Monique 01/09/2004 @ 16:54:36
il y a du panache, du style, du risque, de la beauté.
Du risque de déplaire, oui, à cause de ça, mais haut les coeurs ! Et du style aussi, je suis d'accord. En texte, pour l'instant c'est celui que j'ai préféré. De dplg, l'architecte des granges brûlées d'amour aux fenêtres mutines.

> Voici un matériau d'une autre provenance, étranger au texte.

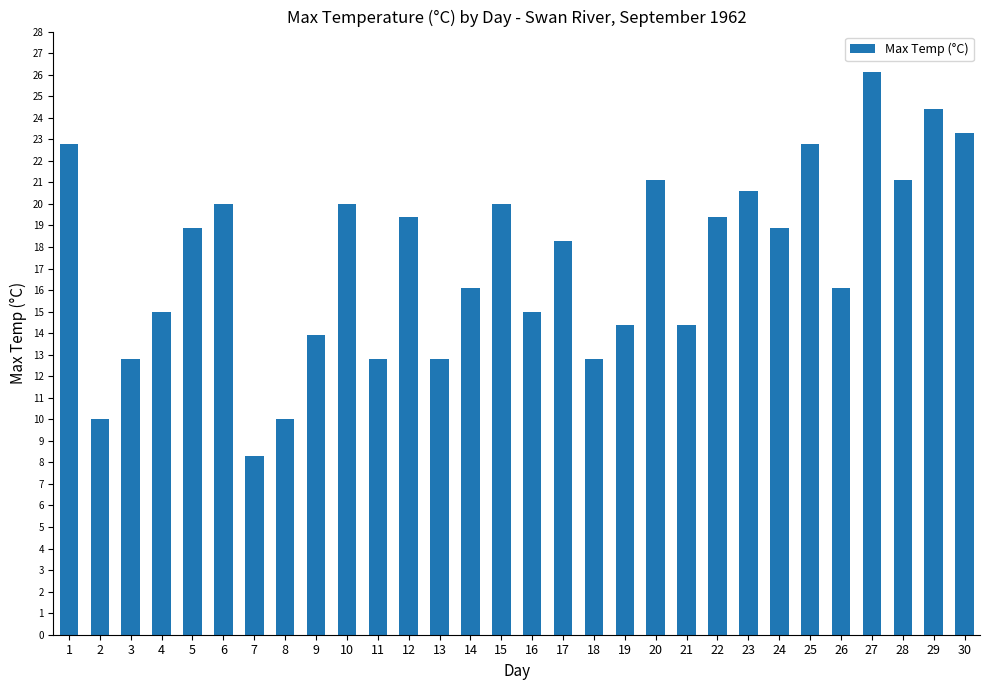

How many series are shown in this chart?

1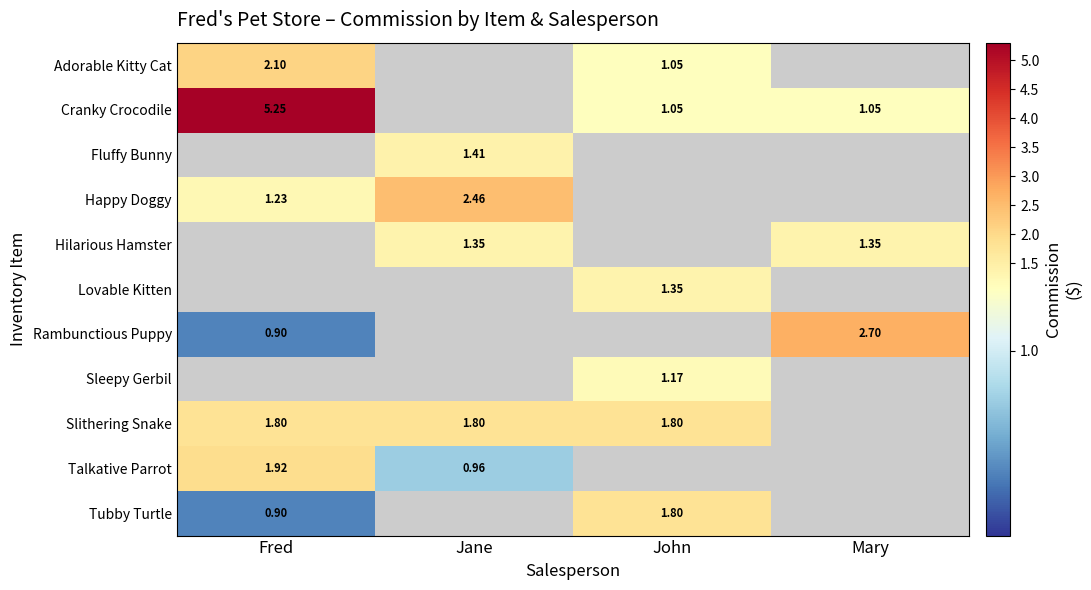

What is the difference between the highest and lowest values at John?

0.8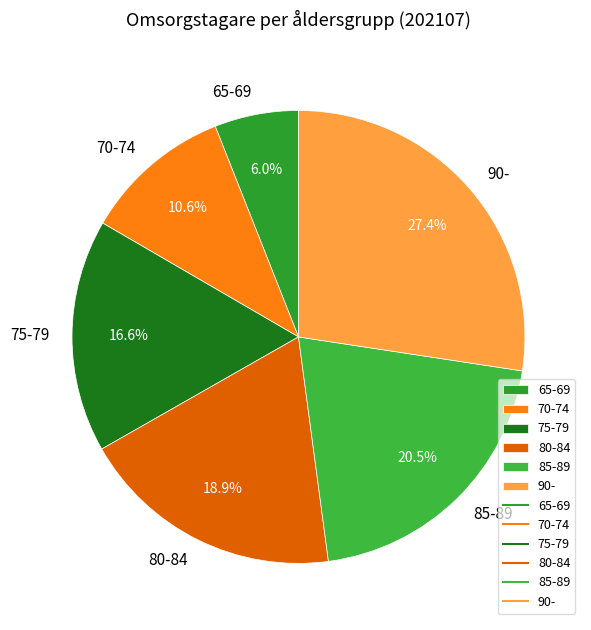

How many slices are in this pie chart?

6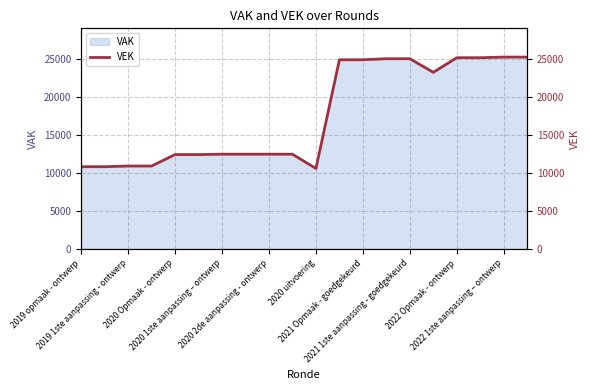

What is the maximum value for VAK?

25259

Tistou 01/09/2004 @ 16:55:58
Monique ne s'est intéressée qu'au fond?
chemane à la forme?
Le choix et le contenu de l'histoire sont du seul ressort de l'auteur, non?
Quant à la forme, je dirais moins "artificielle" que "Mille océans". Je suis donc bien mieux rentré dans l'histoire. On y sent une terrible violence (?) sourde et contenue, ça transparait bien. Et en cela c'est réussi.

Sido

avatar 01/09/2004 @ 17:10:42
"Comment fait-il ? il fait si chaud" un peu maladroit.
Chaleur, lourdeur, violence des sentiments...
Amour ? Je n'avais pas bien compris à la première lecture. La présence de l'oncle m'a un peu déconcertée.
Beau texte.

Echemane
avatar 01/09/2004 @ 17:20:02
La forme est surtout mieux maîtrisée je dirais, il y a le fil directeur qui manquait à Mille Océans, et c'est le discours de l'oncle qui donne ce fil. L'intervention du 3è personnage est ici bénéfique à la compréhension.
Quant au fond, Monique a l'air surprise. Une histoire d'amour entre deux hommes? ciel! ;-)
Histoire d'amour et de violence, une chose qui a déjà été écrite comme le remarque par ailleurs dgpg, mais cette façon là est remarquable.
Autre remarque: encore une fois, comme dans mille océans, il y a une sorte de communion entre les personnages et le décor, quelque chose que je n'ai pas regardé de plus près mais qui mérite attention.